News eDaily26 Jul 2017

Indonesia:Great Eastern looks to grow life business

| 26 Jul 2017

Great Eastern will be looking at new strategies to grow its life insurance business in Indonesia, with a focus on new bancassurance opportunities and alternative distribution channels, said its Group CEO Khor Hock Seng yesterday.

Mr Khor, who was speaking at the insurer’s 1H2017 results briefing in Singapore, said that the group's life business in Indonesia was growing quite well, albeit from a smaller base. “It’s not profitable yet though growing in sales…but our focus there is not profit generation, but new business growth and embedded value,” he said, noting that it is a high potential market.

In Indonesia, Great Eastern operates in the life insurance market via its subsidiary PT Great Eastern Life Indonesia with bancassurance as the sole distribution channel, working with Bank OCBC NISP, which is owned and managed by Singapore's OCBC Bank.

The insurer’s emerging markets segment, which consists of its Indonesia, Vietnam and Brunei business, made up about S$4.8 million (US$3.53 million) of new sales in 2Q2017—merely 2% of the S$255.7 million total, of which Singapore (S$167.1 million) and Malaysia (S$83.8 million) predominate.

“We will be looking at new bank tie-ups in Indonesia. At the same time we will be exploring more channels such as affinity sales,” he said, referring to the practice of selling insurance through groups such as business or professional associations. He clarified however, that there are currently no plans to diversify bancassurance from OCBC, which owns a majority stake in Great Eastern, in other markets.

To increase penetration with the affinity base, he added that Great Eastern would consider a direct sales force channel. “And to complement that, we will be looking at some other direct or digital channels,” he said.

Great Eastern is the largest insurance group in Singapore and Malaysia in terms of assets and market share.
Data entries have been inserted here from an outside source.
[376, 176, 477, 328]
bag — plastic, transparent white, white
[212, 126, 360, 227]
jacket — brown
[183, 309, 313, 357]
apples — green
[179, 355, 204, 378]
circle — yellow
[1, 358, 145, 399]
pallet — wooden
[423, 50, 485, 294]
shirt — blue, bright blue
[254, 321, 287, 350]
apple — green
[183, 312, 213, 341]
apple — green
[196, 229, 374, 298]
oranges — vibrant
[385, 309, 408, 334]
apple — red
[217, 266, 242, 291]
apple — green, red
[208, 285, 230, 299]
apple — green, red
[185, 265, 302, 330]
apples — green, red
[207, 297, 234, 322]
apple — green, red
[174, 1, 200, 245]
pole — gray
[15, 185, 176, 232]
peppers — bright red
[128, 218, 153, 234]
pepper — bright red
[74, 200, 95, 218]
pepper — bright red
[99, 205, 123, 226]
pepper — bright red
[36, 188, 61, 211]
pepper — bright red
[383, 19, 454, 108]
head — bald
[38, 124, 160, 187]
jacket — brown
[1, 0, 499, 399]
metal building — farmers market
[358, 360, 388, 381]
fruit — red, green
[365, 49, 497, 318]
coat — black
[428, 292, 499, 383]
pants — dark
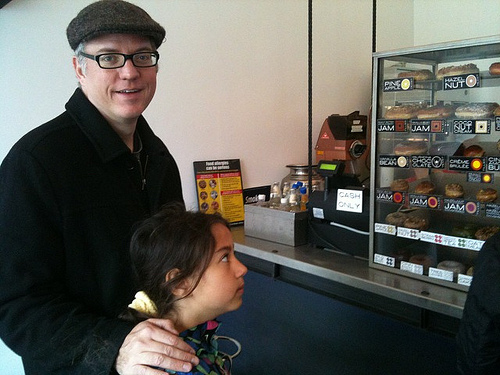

Its S$279.5 million in net profit for 1H2017 was more than double last year's S$102.2 million over the same period.

No mention was made yesterday about Great Eastern's shareholdings in its Malaysian unit, that is, whether the group would be reducing its stake from 100% currently to 70% at most.

Foreign shareholders of local insurers have until the end of June 2018 to reduce their holdings in local firms to at most 70%. Reuters reported that Bank Negara sent letters to wholly owned insurers last month requesting their foreign parents to reduce their stakes in line with regulations for domestically incorporated insurers.

The 70% foreign ownership of Malaysian insurers was set in 2009. Higher ownership levels could be allowed on a case-by-case basis for companies that can facilitate consolidation and rationalisation of the insurance industry, according to a statement at the time. However, Bank Negara Governor Muhammad Ibrahim warned last year that foreign insurers “need to contribute more to justify their presence” in the Malaysian market.